OK Amateur partisan intellectual history after the jump.

A testable hypothesis always includes the core hypothesis of interest and auxiliary hypotheses required to obtain testable predictions (so Newton's model of the solar system includes the core hypotheses of his law of gravity and laws of motion and the auxiliary hypotheses that the sun and planets are rigid spheres and that the effects of all forces but gravity are negligeable). The problem is that the so called core hypotheses of the PIH, REH and EMH are not such thing. They are, in fact, always the same non-hypothesis that, ex poste one can find some utility fuction such that the actions of agents are consistent with rational maximization of the expected value of that utility functoin. This is true, because it must be true. It is agreed (and easily demonstrated) that the assumption that agents maximize something has no implications at all without some further assumptions about what they maximize. The core hypothesis is not falsifiable. If rejection due to failure of auxiliary hypotheses is not considered a reason to abandon the research program, then the research program is completely invulnerable to evidence.

This is a deadly problem, but I want to write about a different less important problem.

I am very irritated by the phrase "all models are false by definition". It mocks model testers who have demonstrated that some model has false implications. The implication is that the model testers misunderstood the aim of the model developers, incorrectly perceiving a model to be a hypothesis. Foolish salt water economists decided for some silly reason that the permanent income hypothesis, the rational expectations hypothesis and the efficient markets hypothesis were hypotheses. I claim that this shows bad faith. A statement is a hypothesis (with the associated scientific dignity) until it is proven false, then it turns out that it was always a model and the people who proved the statement false are silly.
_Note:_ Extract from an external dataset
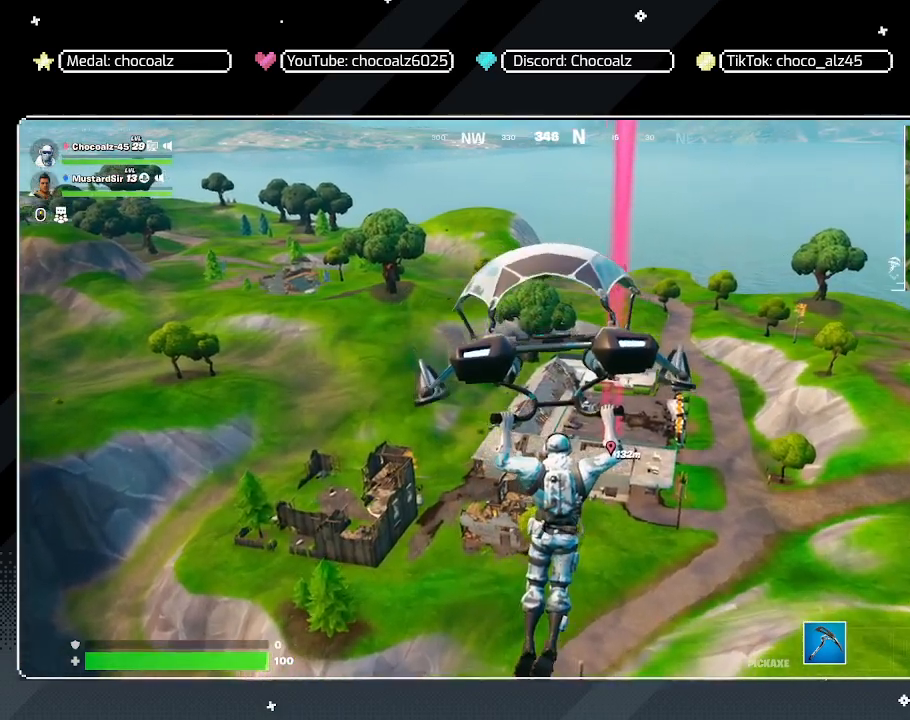
{"keys": ["w"], "mouse": [], "mouse_move": "still", "events": []}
The repeated use of the word "hypothesis" in the 50s 60s and 70s strongly suggests that the equations in question were not originally considered parts of models which were false by definition. Thomas Sargent's phrase "take a model seriously" sure seems to imply "treat a model as a null hypothesis." And, in fact Sargent once said (original pdf download here) that Lucas and Prescott were enthusiastic about hypothesis testing until he falsified too many of their hypotheses, and both independently said exactly that.
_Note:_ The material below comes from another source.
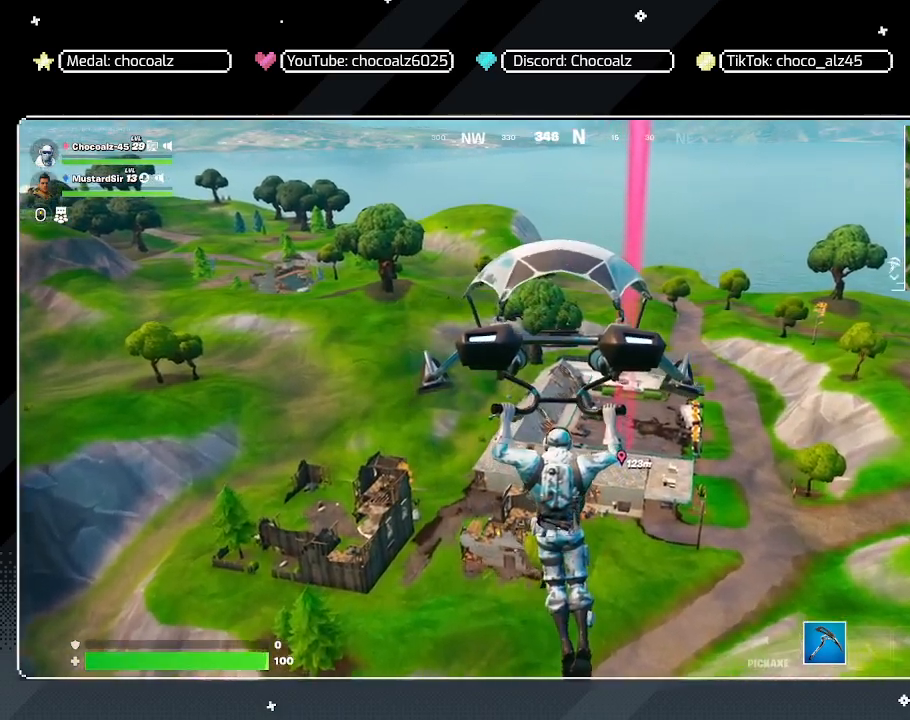
{"keys": ["w"], "mouse": [], "mouse_move": "still", "events": []}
My recollection is that Bob Lucas and Ed Prescott were initially very enthusiastic about rational expetations econometrics. After all, it simply involved imposing on ourselves the same high standards we had criticized the Keynesians for failing to live up to. But after about five years of doing likelihood ratio tests on rational expectations models, I recall Bob Lucas and Ed Prescott both telling me that those tests were rejecting too many good models. The idea of calibration is to ignore some of the probabilistic implications of your model but to retain others.